Therefore the given equation
$$ \begin{aligned} & \left(a x^{2}+b y^{2}+c\right)\left(x^{2}-5 x y+6 y^{2}\right)=0 \text { implies either } \\ & x^{2}-5 x y+6 y^{2}=0 \\ & \Rightarrow \quad(x-2 y)(x-3 y)=0 \\ & \Rightarrow \quad x=2 y \\ & \text { and } \quad x=3 y \end{aligned} $$
represent two straight lines passing through origin or $a x^{2}+b y^{2}+c=0$ when $c=0$ and $a$ and $b$ are of same signs, then
$$ \begin{aligned} a x^{2}+b y^{2}+c & =0 \\ x & =0 \end{aligned} $$
$$ \text { and } \quad y=0 \text {. } $$
which is a point specified as the origin.

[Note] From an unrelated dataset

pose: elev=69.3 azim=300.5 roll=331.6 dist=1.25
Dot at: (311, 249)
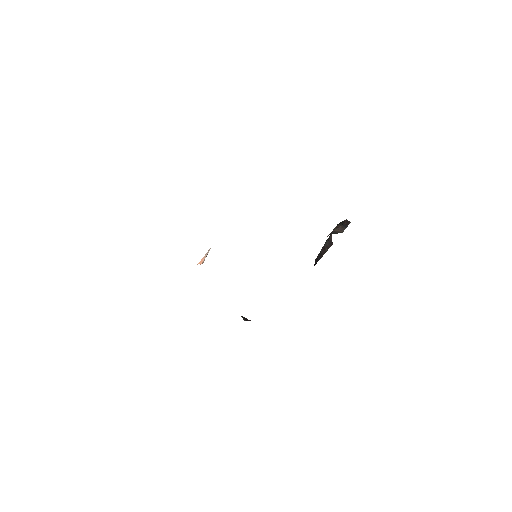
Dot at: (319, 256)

When, $a=b$ and $c$ is of sign opposite to that of $a$, $a x^{2}+b y^{2}+c=0$ represents a circle.
Hence, the given equation,
$$ \left(a x^{2}+b y^{2}+c\right)\left(x^{2}-5 x y+6 y^{2}\right)=0 $$
may represent two straight lines and a circle.